**本文**
新型コロナが流行して3年程ですが、従業員が新型コロナに感染したとする相談が多くなりました。
医療費は国が負担してくれますが、休んだ期間の未支給の給与について従業員に対する補助はないかとの相談です。
傷病手当金の「支給申請書」を送付して、支給要件やその手続きについて説明をするなどのサポートをしました。休んだ期間が短期間ですので、支給額は多くないのですが無事支給されました。
また、医療法人からの問い合わせで、看護師が数人新型コロナで休んだが「労災は適用になるか」といった問い合わせもありました。
労災の申請書等を送付して、その手続きをサポートした結果、仕事上の病気と認定され労災による手当がもらえたと報告がありました。
この医療法人は「医師国保」に加入していたため傷病手当金の申請ができず、労災申請になったものです。(手続きは厄介ですが、若干労災のほうが支給額が多いです。)
健康保険(国民健康保険を含む)について
厚生労働省のデータでは、1人当たりの生涯医療費は約2800万円、そのうち70歳以上の生涯医療費は1400万円とされています。
皆さんは健康保険に加入していますので、上記の金額の1割から3割が自己負担になります。ただし、入院中の食事代や差額ベット代などは保険適用外なので、全額自己負担となります。
高額療養費制度
健康保険は「高額療養費制度」が利用できます。
これは、月ごとの自己負担分の医療費が、所得等により算定される金額(上限)を超えた場合、その超えた全額が払い戻される制度です。

**課題 1**
本文によると、看護師が新型コロナで休んだ医療法人が傷病手当金を申請できなかったのはなぜか。
**課題 2**
本文のうち「労災の申請書等を送付して、そ」から「1400万円とされています。」までをすべて、一字一句違えずに書き写すこと。
**課題 3**
健康保険と傷病手当金を扱った本文を、最後の文の後から続けて書き進めること。

**収集データ**

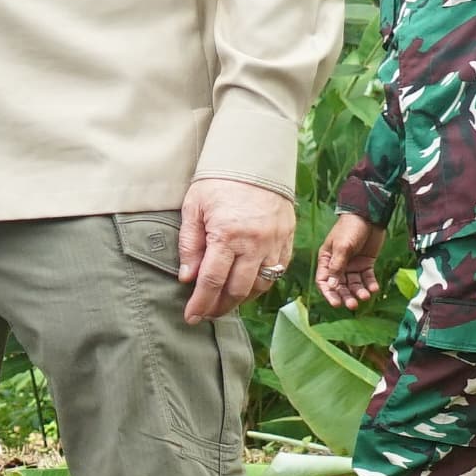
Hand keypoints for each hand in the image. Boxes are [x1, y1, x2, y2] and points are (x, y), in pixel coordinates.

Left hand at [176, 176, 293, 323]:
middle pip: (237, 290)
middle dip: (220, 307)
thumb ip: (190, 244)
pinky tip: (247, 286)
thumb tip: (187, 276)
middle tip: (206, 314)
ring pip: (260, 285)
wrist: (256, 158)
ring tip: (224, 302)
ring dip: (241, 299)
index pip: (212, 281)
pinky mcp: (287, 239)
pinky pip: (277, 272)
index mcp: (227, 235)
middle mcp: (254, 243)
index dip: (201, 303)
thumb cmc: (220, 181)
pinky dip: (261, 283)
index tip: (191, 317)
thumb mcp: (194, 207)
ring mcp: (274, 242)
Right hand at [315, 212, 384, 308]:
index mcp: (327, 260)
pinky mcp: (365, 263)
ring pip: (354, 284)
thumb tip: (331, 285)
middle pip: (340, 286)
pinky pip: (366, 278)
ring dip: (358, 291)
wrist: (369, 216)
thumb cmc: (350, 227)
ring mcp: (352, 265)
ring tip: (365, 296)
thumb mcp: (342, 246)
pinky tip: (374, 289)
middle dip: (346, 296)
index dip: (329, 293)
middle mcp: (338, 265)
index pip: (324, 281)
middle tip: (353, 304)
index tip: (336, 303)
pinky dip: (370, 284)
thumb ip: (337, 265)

---

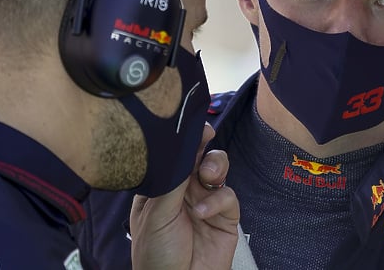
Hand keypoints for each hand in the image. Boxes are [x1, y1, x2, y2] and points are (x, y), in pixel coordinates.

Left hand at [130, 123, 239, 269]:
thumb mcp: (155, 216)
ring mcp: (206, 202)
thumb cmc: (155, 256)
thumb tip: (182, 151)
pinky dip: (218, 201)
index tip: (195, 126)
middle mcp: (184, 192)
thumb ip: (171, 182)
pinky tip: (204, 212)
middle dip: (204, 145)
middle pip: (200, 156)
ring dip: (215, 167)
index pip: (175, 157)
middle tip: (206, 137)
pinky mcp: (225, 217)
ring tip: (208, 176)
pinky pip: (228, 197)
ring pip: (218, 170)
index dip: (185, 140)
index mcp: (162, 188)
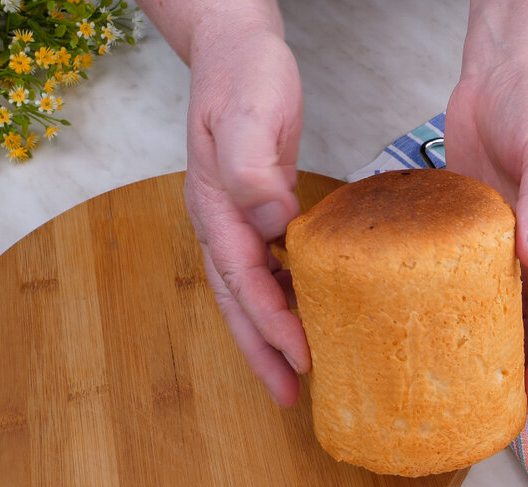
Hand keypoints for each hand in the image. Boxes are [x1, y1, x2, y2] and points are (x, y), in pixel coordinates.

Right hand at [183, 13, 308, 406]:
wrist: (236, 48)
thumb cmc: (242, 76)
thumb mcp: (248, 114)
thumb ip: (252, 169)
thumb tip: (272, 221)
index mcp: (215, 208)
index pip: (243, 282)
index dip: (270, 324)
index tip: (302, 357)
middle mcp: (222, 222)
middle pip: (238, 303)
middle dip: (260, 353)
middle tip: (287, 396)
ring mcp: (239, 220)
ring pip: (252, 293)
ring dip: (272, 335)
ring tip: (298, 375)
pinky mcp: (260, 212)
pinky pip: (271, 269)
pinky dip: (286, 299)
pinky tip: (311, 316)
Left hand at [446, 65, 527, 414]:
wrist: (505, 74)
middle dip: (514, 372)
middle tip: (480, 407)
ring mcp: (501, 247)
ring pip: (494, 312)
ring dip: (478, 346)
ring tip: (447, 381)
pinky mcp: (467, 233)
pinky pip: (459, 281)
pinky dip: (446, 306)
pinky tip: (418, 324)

---

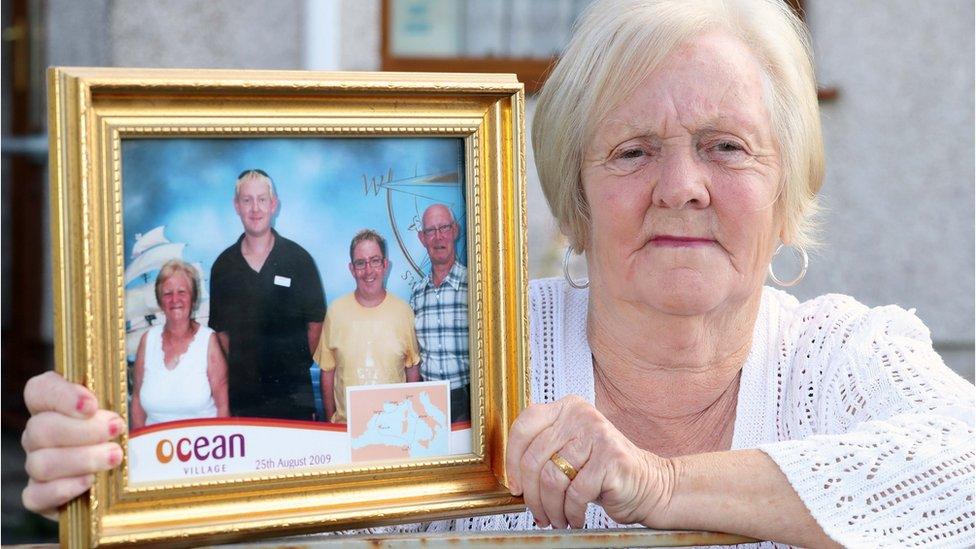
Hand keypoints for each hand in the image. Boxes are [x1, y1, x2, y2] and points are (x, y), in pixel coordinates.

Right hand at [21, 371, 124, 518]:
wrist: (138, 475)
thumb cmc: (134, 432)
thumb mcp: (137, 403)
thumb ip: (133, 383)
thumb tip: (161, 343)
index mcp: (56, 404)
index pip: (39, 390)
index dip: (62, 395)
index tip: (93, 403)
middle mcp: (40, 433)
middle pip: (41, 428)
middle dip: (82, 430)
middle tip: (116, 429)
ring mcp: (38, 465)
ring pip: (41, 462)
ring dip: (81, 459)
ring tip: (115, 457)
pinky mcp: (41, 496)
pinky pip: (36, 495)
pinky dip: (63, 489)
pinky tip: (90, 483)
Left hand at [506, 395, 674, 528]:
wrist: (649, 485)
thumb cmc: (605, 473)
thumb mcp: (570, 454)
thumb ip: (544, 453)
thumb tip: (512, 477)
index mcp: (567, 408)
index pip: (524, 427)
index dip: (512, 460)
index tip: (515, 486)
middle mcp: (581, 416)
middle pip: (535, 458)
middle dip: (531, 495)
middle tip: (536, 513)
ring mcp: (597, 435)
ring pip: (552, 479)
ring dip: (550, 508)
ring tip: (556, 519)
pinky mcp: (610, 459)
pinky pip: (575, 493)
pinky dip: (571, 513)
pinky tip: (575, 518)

**解答欄 1**
「医師国保」に加入していたため。

**解答欄 2**
労災の申請書等を送付して、その手続きをサポートした結果、仕事上の病気と認定され労災による手当がもらえたと報告がありました。
この医療法人は「医師国保」に加入していたため傷病手当金の申請ができず、労災申請になったものです。(手続きは厄介ですが、若干労災のほうが支給額が多いです。)
健康保険(国民健康保険を含む)について
厚生労働省のデータでは、1人当たりの生涯医療費は約2800万円、そのうち70歳以上の生涯医療費は1400万円とされています。

**解答欄 3**
高額療養費の上限額は、70歳以上の方と69歳以下の方で分けられています。
参考例1
・70歳以上の方で年収156万~370万円 上限額:57,600円
・ 〃 住民税非課税世帯 上限額:24,600円
・ 〃 〃 年金80万円以下 上限額:15,000円
参考例2
・69歳以下の方で 年収370万円以下 上限額:57,600円
・ 〃 住民税非課税者 上限額:35,400円
以上、収入によって高額療養費の上限額等が変わります。
なお、年収360万円以上の場合等は、健康保険組合などのHPで確認してください。
その他、高額療養費の適用が12カ月以内に3回以上あると4回目から上限が下ったりしますよ。
医療費控除について
控除対象外の先進医療などを受けて一定額を超えて高額になった場合、所得税の医療費控除が受けられます。控除の上限は1人200万円です。
大きな手術などにより医療費が200万円を超えた場合、医療費控除額を夫と妻とに分けて申告することも可能です。
傷病手当金について
傷病手当金とは、病気やケガの療養で仕事を休んだ場合に支給されるものです。
上記の高額療養費で説明した「健康保険」には、「国民健康保険」も含んで説明しましたが、今回説明する傷病手当金に関する「健康保険」には、「国民健康保険」(個人事業主などが加入)は含ませませんので留意してください。
いわゆる会社員などに適用される社会保険としての「健康保険」と覚えてください。
そのほかに「医師国保」や「土建国保」と呼ばれるものも「国民健康保険」ですので、以下の説明の対象ではありません。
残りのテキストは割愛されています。